Infine, non si può non pensare a quel Parasite, sempre di Bong Joon Ho, che quest’anno ha sbancato agli Oscar e che rappresenta anch’esso un’agghiacciante e grottesca metafora della lotta di classe. Lo fa, però, con un’arguzia e una capacità drammaturgica di livello sopraffino. Il buco, invece, va oltre solo per toni e per eccessi – alcune scene sono molto disturbanti per cui si consiglia la visione solo a stomaci forti –, inoltrandosi in una metafora che, per quanto è semplice e geniale nell’assunto di base, nel corso del film rischia di diventare scontata e ripetitiva.
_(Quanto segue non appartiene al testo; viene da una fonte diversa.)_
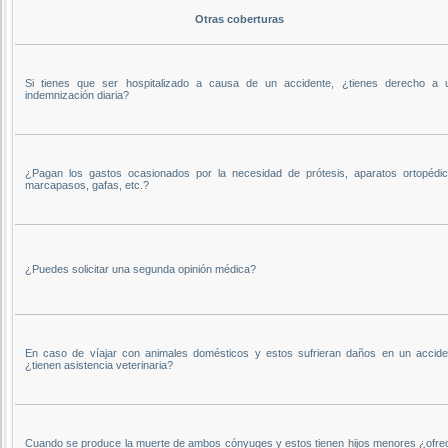
Otras coberturas
Si tienes que ser hospitalizado a causa de un accidente, ¿tienes derecho a 
indemnización diaria?
¿Pagan los gastos ocasionados por la necesidad de prótesis, aparatos ortopédic
marcapasos, gafas, etc.?
¿Puedes solicitar una segunda opinión médica?
En caso de víajar con animales domésticos y estos sufrieran daños en un accide
¿tienen asistencia veterinaria?
Cuando se produce la muerte de ambos cónyuges y estos tienen hijos menores ¿ofre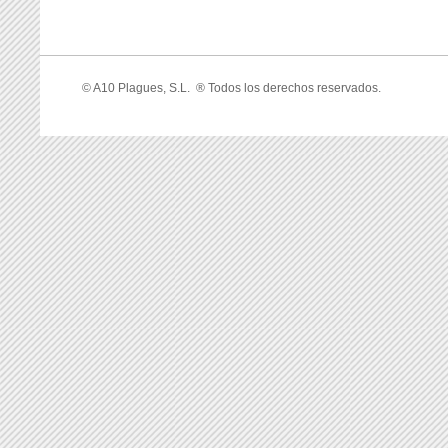
©
A10 Plagues, S.L.
®
Todos los derechos reservados.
Non è un caso che questa opera prima di Gaztelu-Urrutia stia riscuotendo grosso successo su Netflix – il cui tempismo nel distribuirla è quasi diabolico e probabilmente non casuale –, proprio ora che ci troviamo tutti in una condizione di reclusione nella quale il reperimento del cibo sembra essere diventata la nostra sola occupazione e preoccupazione al di fuori delle mura di casa. Tutto il resto è stato azzerato, così come per i detenuti della Fossa.
Ne Il buco, i bisogni dell’uomo sono ridotti al cosiddetto essenziale, eludendo la cultura, il pensiero o l’empatia verso il prossimo. Cose che al momento possiamo continuare a coltivare solo tra le mura domestiche oppure a distanza, tramite le tecnologie digitali. Ecco, dunque, che il film diventa casualmente – o non casualmente – metafora del drammatico momento collettivo che tutti ci troviamo ad affrontare. Eppure Goreng ha scelto di portarsi dietro, come unico oggetto in quell’inferno, un libro, quel Don Chisciotte che lottava contro i mulini a vento e che, cavallerescamente, si sacrificava per il bene comune. Magari un filo di speranza c’è, per lui e per noi.